# What's the deal with booze in Utah?



## Mrs Miggins (Feb 8, 2008)

I'm thinking of a Utah/Arizona Grand Canyon other national parks trip and I'm just wondering what the deal is with alcohol in Utah. It's not like I can't live without booze but I'd like to get a drink in a bar or some wine with my dinner. 

What's the deal?


----------



## nino_savatte (Feb 8, 2008)

Because Mormons abstain from booze and Utah is a Mormon-dominated state.


----------



## Mrs Miggins (Feb 8, 2008)

Yes but I don't think the state is completely dry is it? That's what I'm asking....


----------



## nino_savatte (Feb 8, 2008)

According to my memory it is still dry. But I've never been there tbh.


----------



## phildwyer (Feb 8, 2008)

No its not dry.  You just have to pay a "membership fee" when you enter a bar.


----------



## axon (Feb 8, 2008)

Restaurants will serve alcohol if you are eating dinner/lunch.  As Phil says, in bars you have to pay a membership fee, something like $5 to $10 and then you can drink.


----------



## nino_savatte (Feb 9, 2008)

Well there you are then.


----------



## Spion (Feb 11, 2008)

Mrs Miggins said:


> I'm thinking of a Utah/Arizona Grand Canyon other national parks trip and I'm just wondering what the deal is with alcohol in Utah. It's not like I can't live without booze but I'd like to get a drink in a bar or some wine with my dinner.
> 
> What's the deal?


I don't think you need membership any more. I've certainly been in some bars in Salt Lake City and not needed to

Overall, there's a 3.5% alc limit. It's quite possible to make good tasting beer at that strength, and there are plenty of micros there that do - and some good ones in Moab, which you'd probably go to if you were going to the national parks.

Do it - the scenery is awesome* there

(* entirely appropriate adjective for Utah landscapes)


----------



## Gavin Bl (Feb 11, 2008)

I've been to one very nice bar in salt lake city, red rock or something - very flash, and bought booze pretty easily to take out elsewhere in Utah..


----------



## mhendo (Feb 17, 2008)

Instead of a whole lot of uninformed guesses (which is mostly what you've got in this thread so far), why not get it straight from the horse's mouth?

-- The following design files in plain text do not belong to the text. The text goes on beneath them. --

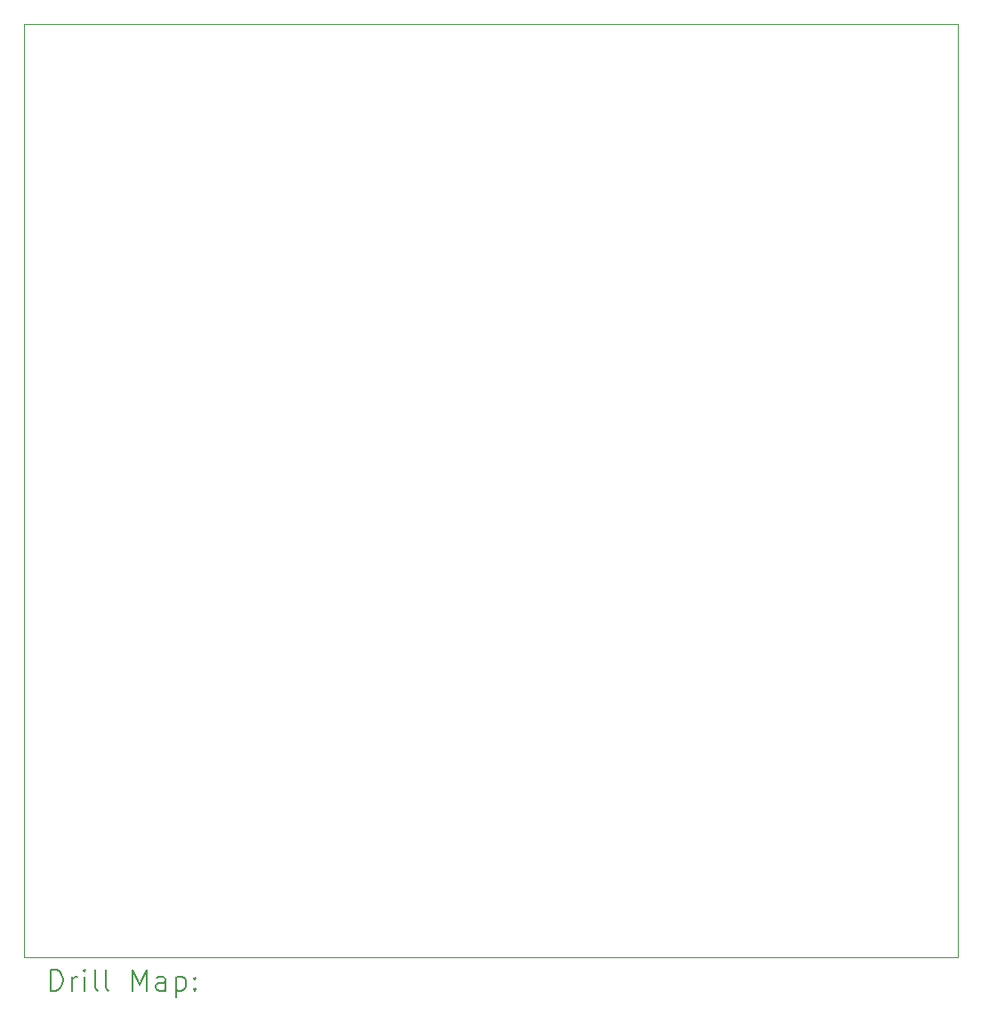
<source format=gbr>
%TF.GenerationSoftware,KiCad,Pcbnew,8.0.2*%
%TF.CreationDate,2024-05-21T18:13:31+02:00*%
%TF.ProjectId,Mux Brd V1,4d757820-4272-4642-9056-312e6b696361,rev?*%
%TF.SameCoordinates,Original*%
%TF.FileFunction,Drillmap*%
%TF.FilePolarity,Positive*%
%FSLAX45Y45*%
G04 Gerber Fmt 4.5, Leading zero omitted, Abs format (unit mm)*
G04 Created by KiCad (PCBNEW 8.0.2) date 2024-05-21 18:13:31*
%MOMM*%
%LPD*%
G01*
G04 APERTURE LIST*
%ADD10C,0.050000*%
%ADD11C,0.200000*%
G04 APERTURE END LIST*
D10*
X2730500Y-11734800D02*
X11620500Y-11734800D01*
X2730500Y-11734800D02*
X2730500Y-2844800D01*
X11620500Y-2844800D02*
X11620500Y-11734800D01*
X2730500Y-2844800D02*
X11620500Y-2844800D01*
D11*
X2988777Y-12048784D02*
X2988777Y-11848784D01*
X2988777Y-11848784D02*
X3036396Y-11848784D01*
X3036396Y-11848784D02*
X3064967Y-11858308D01*
X3064967Y-11858308D02*
X3084015Y-11877355D01*
X3084015Y-11877355D02*
X3093539Y-11896403D01*
X3093539Y-11896403D02*
X3103062Y-11934498D01*
X3103062Y-11934498D02*
X3103062Y-11963069D01*
X3103062Y-11963069D02*
X3093539Y-12001165D01*
X3093539Y-12001165D02*
X3084015Y-12020212D01*
X3084015Y-12020212D02*
X3064967Y-12039260D01*
X3064967Y-12039260D02*
X3036396Y-12048784D01*
X3036396Y-12048784D02*
X2988777Y-12048784D01*
X3188777Y-12048784D02*
X3188777Y-11915450D01*
X3188777Y-11953546D02*
X3198301Y-11934498D01*
X3198301Y-11934498D02*
X3207824Y-11924974D01*
X3207824Y-11924974D02*
X3226872Y-11915450D01*
X3226872Y-11915450D02*
X3245920Y-11915450D01*
X3312586Y-12048784D02*
X3312586Y-11915450D01*
X3312586Y-11848784D02*
X3303062Y-11858308D01*
X3303062Y-11858308D02*
X3312586Y-11867831D01*
X3312586Y-11867831D02*
X3322110Y-11858308D01*
X3322110Y-11858308D02*
X3312586Y-11848784D01*
X3312586Y-11848784D02*
X3312586Y-11867831D01*
X3436396Y-12048784D02*
X3417348Y-12039260D01*
X3417348Y-12039260D02*
X3407824Y-12020212D01*
X3407824Y-12020212D02*
X3407824Y-11848784D01*
X3541158Y-12048784D02*
X3522110Y-12039260D01*
X3522110Y-12039260D02*
X3512586Y-12020212D01*
X3512586Y-12020212D02*
X3512586Y-11848784D01*
X3769729Y-12048784D02*
X3769729Y-11848784D01*
X3769729Y-11848784D02*
X3836396Y-11991641D01*
X3836396Y-11991641D02*
X3903062Y-11848784D01*
X3903062Y-11848784D02*
X3903062Y-12048784D01*
X4084015Y-12048784D02*
X4084015Y-11944022D01*
X4084015Y-11944022D02*
X4074491Y-11924974D01*
X4074491Y-11924974D02*
X4055443Y-11915450D01*
X4055443Y-11915450D02*
X4017348Y-11915450D01*
X4017348Y-11915450D02*
X3998301Y-11924974D01*
X4084015Y-12039260D02*
X4064967Y-12048784D01*
X4064967Y-12048784D02*
X4017348Y-12048784D01*
X4017348Y-12048784D02*
X3998301Y-12039260D01*
X3998301Y-12039260D02*
X3988777Y-12020212D01*
X3988777Y-12020212D02*
X3988777Y-12001165D01*
X3988777Y-12001165D02*
X3998301Y-11982117D01*
X3998301Y-11982117D02*
X4017348Y-11972593D01*
X4017348Y-11972593D02*
X4064967Y-11972593D01*
X4064967Y-11972593D02*
X4084015Y-11963069D01*
X4179253Y-11915450D02*
X4179253Y-12115450D01*
X4179253Y-11924974D02*
X4198301Y-11915450D01*
X4198301Y-11915450D02*
X4236396Y-11915450D01*
X4236396Y-11915450D02*
X4255444Y-11924974D01*
X4255444Y-11924974D02*
X4264967Y-11934498D01*
X4264967Y-11934498D02*
X4274491Y-11953546D01*
X4274491Y-11953546D02*
X4274491Y-12010688D01*
X4274491Y-12010688D02*
X4264967Y-12029736D01*
X4264967Y-12029736D02*
X4255444Y-12039260D01*
X4255444Y-12039260D02*
X4236396Y-12048784D01*
X4236396Y-12048784D02*
X4198301Y-12048784D01*
X4198301Y-12048784D02*
X4179253Y-12039260D01*
X4360205Y-12029736D02*
X4369729Y-12039260D01*
X4369729Y-12039260D02*
X4360205Y-12048784D01*
X4360205Y-12048784D02*
X4350682Y-12039260D01*
X4350682Y-12039260D02*
X4360205Y-12029736D01*
X4360205Y-12029736D02*
X4360205Y-12048784D01*
X4360205Y-11924974D02*
X4369729Y-11934498D01*
X4369729Y-11934498D02*
X4360205Y-11944022D01*
X4360205Y-11944022D02*
X4350682Y-11934498D01*
X4350682Y-11934498D02*
X4360205Y-11924974D01*
X4360205Y-11924974D02*
X4360205Y-11944022D01*
M02*

</source>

Liquor Laws Affecting Residents and Visitors, from the Utah Department of Alcoholic Beverage Control.






			
				nino_savatte said:
			
		

> According to my memory it is still dry.


Incorrect.

In fact, because Utah forbids the regulation of alcohol at the county level, and the state law is controlling across the whole state, Utah does not even have any dry counties, unlike many other American states, where some local government decide to ban the sale of alcohol.






			
				phildwyer said:
			
		

> No its not dry. You just have to pay a "membership fee" when you enter a bar.


Half right.

You have to pay a membership fee to drink in a private club, and, as the above link says, visitors can get temporary membership (a few weeks) for a nominal fee, usually around $4.00.

There are restaurants with full service and limited service licenses, where you can get a drink without any membership, as long as you order food. There are also places like taverns and bars where you can get beer (max. 4.0% by volume, 3.2% by weight), and carry-out beer. If you want carry-out, you can also get a full range of liquor, heavy beer, wine, etc. at one the the state liquor stores.


----------